WHAT YOU SHOULD DO
Go through the data below and transcribe it exactly. Omit the images.

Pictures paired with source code
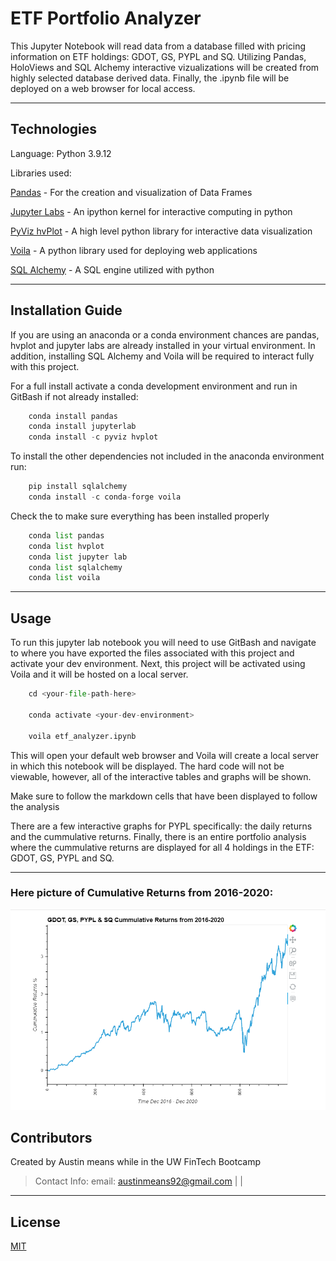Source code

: # ETF Portfolio Analyzer

This Jupyter Notebook will read data from a database filled with pricing information on ETF holdings: GDOT, GS, PYPL and SQ. Utilizing Pandas, HoloViews and SQL Alchemy interactive vizualizations will be created from highly selected database derived data. Finally, the .ipynb file will be deployed on a web browser for local access. 


---
## Technologies

Language: Python 3.9.12

Libraries used:

[Pandas](https://pandas.pydata.org/pandas-docs/stable/index.html) - For the creation and visualization of Data Frames

[Jupyter Labs](https://jupyter.org/) - An ipython kernel for interactive computing in python

[PyViz hvPlot](https://hvplot.holoviz.org/index.html) - A high level python library for interactive data visualization

[Voila](https://voila.readthedocs.io/en/stable/index.html) - A python library used for deploying web applications

[SQL Alchemy](https://docs.sqlalchemy.org/en/13/dialects/index.html) - A SQL engine utilized with python


---

## Installation Guide

If you are using an anaconda or a conda environment chances are pandas, hvplot and jupyter labs are already installed in your virtual environment. In addition, installing SQL Alchemy and Voila will be required to interact fully with this project. 

For a full install activate a conda development environment and run in GitBash if not already installed:
```python
    conda install pandas
    conda install jupyterlab
    conda install -c pyviz hvplot
```

To install the other dependencies not included in the anaconda environment run:
```python
    pip install sqlalchemy
    conda install -c conda-forge voila
```

Check the to make sure everything has been installed properly
```python
    conda list pandas
    conda list hvplot
    conda list jupyter lab
    conda list sqlalchemy
    conda list voila
```

---

## Usage

To run this jupyter lab notebook you will need to use GitBash and navigate to where you have exported the files associated with this project and activate your dev environment.
Next, this project will be activated using Voila and it will be hosted on a local server.
```python
    cd <your-file-path-here>
    
    conda activate <your-dev-environment>
    
    voila etf_analyzer.ipynb
```

This will open your default web browser and Voila will create a local server in which this notebook will be displayed. The hard code will not be viewable, however, all of the interactive tables and graphs will be shown.

Make sure to follow the markdown cells that have been displayed to follow the analysis

There are a few interactive graphs for PYPL specifically: the daily returns and the cummulative returns. Finally, there is an entire portfolio analysis where the cummulative returns are displayed for all 4 holdings in the ETF: GDOT, GS, PYPL and SQ.

---


### Here picture of Cumulative Returns from 2016-2020:
!['GDOT, GS, PYPL & SQ Cumulative Returns from 2016-2020](readme_images/cumret.png)
## Contributors


Created by Austin means while in the UW FinTech Bootcamp
> Contact Info:
> email: austinmeans92@gmail.com |
 |


---

## License

[MIT](LICENSE)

PROBLEM SOLUTION
Source code

: # ETF Portfolio Analyzer

This Jupyter Notebook will read data from a database filled with pricing information on ETF holdings: GDOT, GS, PYPL and SQ. Utilizing Pandas, HoloViews and SQL Alchemy interactive vizualizations will be created from highly selected database derived data. Finally, the .ipynb file will be deployed on a web browser for local access. 


---
## Technologies

Language: Python 3.9.12

Libraries used:

[Pandas](https://pandas.pydata.org/pandas-docs/stable/index.html) - For the creation and visualization of Data Frames

[Jupyter Labs](https://jupyter.org/) - An ipython kernel for interactive computing in python

[PyViz hvPlot](https://hvplot.holoviz.org/index.html) - A high level python library for interactive data visualization

[Voila](https://voila.readthedocs.io/en/stable/index.html) - A python library used for deploying web applications

[SQL Alchemy](https://docs.sqlalchemy.org/en/13/dialects/index.html) - A SQL engine utilized with python


---

## Installation Guide

If you are using an anaconda or a conda environment chances are pandas, hvplot and jupyter labs are already installed in your virtual environment. In addition, installing SQL Alchemy and Voila will be required to interact fully with this project. 

For a full install activate a conda development environment and run in GitBash if not already installed:
```python
    conda install pandas
    conda install jupyterlab
    conda install -c pyviz hvplot
```

To install the other dependencies not included in the anaconda environment run:
```python
    pip install sqlalchemy
    conda install -c conda-forge voila
```

Check the to make sure everything has been installed properly
```python
    conda list pandas
    conda list hvplot
    conda list jupyter lab
    conda list sqlalchemy
    conda list voila
```

---

## Usage

To run this jupyter lab notebook you will need to use GitBash and navigate to where you have exported the files associated with this project and activate your dev environment.
Next, this project will be activated using Voila and it will be hosted on a local server.
```python
    cd <your-file-path-here>
    
    conda activate <your-dev-environment>
    
    voila etf_analyzer.ipynb
```

This will open your default web browser and Voila will create a local server in which this notebook will be displayed. The hard code will not be viewable, however, all of the interactive tables and graphs will be shown.

Make sure to follow the markdown cells that have been displayed to follow the analysis

There are a few interactive graphs for PYPL specifically: the daily returns and the cummulative returns. Finally, there is an entire portfolio analysis where the cummulative returns are displayed for all 4 holdings in the ETF: GDOT, GS, PYPL and SQ.

---


### Here picture of Cumulative Returns from 2016-2020:
!['GDOT, GS, PYPL & SQ Cumulative Returns from 2016-2020](readme_images/cumret.png)
## Contributors


Created by Austin means while in the UW FinTech Bootcamp
> Contact Info:
> email: austinmeans92@gmail.com |
 |


---

## License

[MIT](LICENSE)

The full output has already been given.